QUESTIONS TO ANSWER →
1. In the MGRC update, where are the girls living until their homes are finished?
2. Carry on writing the MGRC update about the move to the new site, beginning after its final sentence.

(EXTRACT TO READ begins)

It is a season of change, and here at MGRC we are seeing great change, as well. Though we are not yet where we want to be, we are better than where we were. Life here is rarely linear, but often a series of two steps forward and one step back. But we continue to push forward, because we know the girls deserve our very best. 

 I am thrilled that everyone is now moved to the new site, though circumstances aren’t as I had hoped or planned. Problems with our, now former, contractor delayed construction and the girls’ homes still aren’t finished. Consequently, the girls are living dorm-style in the building that will house our career center. And since there aren’t showers in this building, the girls are currently bathing using buckets. The hotel was actually the first time we had ever had showers, so the girls have experienced this before, but I am anxious to get them into the comforts of their own homes.

(EXTRACT TO READ ends)
(DATA FOR ANALYSIS begins)

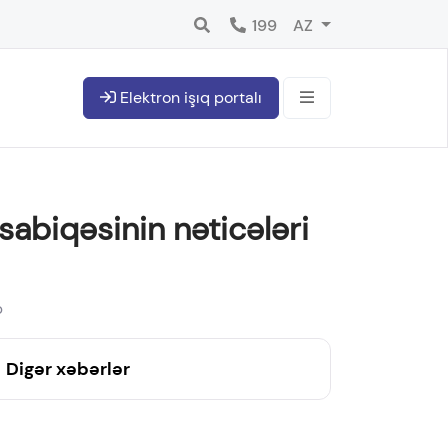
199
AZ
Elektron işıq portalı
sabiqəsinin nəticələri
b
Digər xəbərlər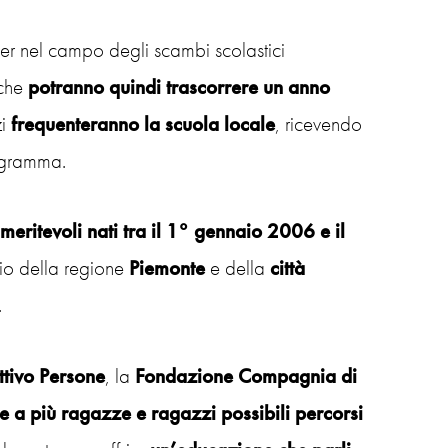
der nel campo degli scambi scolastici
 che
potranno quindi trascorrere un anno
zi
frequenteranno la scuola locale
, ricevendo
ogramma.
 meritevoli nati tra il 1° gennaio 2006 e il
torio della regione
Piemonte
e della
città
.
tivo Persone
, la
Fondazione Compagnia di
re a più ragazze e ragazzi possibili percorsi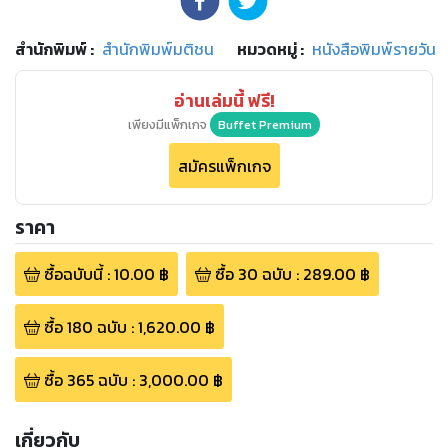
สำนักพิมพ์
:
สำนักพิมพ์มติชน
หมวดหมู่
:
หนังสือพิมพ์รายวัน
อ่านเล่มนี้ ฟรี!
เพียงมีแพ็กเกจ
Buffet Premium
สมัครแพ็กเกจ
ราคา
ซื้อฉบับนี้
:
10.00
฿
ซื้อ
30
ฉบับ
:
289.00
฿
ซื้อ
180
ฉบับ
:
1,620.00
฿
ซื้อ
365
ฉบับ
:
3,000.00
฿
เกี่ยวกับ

(DATA FOR ANALYSIS ends)

RESPONSES IN ORDER →
1. They are living dorm-style in the building that will house the career center.

2.
The girls eat and study in the dining hall, and play outside in the small courtyard. Though we have a lot of land, until we do some landscaping, we aren’t able to use most of it. When I say landscaping, I don’t mean what we think of in the West, but rather things like leveling land, installing roads and controlling erosion. We have contractors on site building the roads and doing the excavation now and hope to complete the project around the Multipurpose complex by June.  

maasai girl standing in front of the cake she made during vocational studies.
a pastor conducting a bible class for maasai girls who are raising their hands in particpation.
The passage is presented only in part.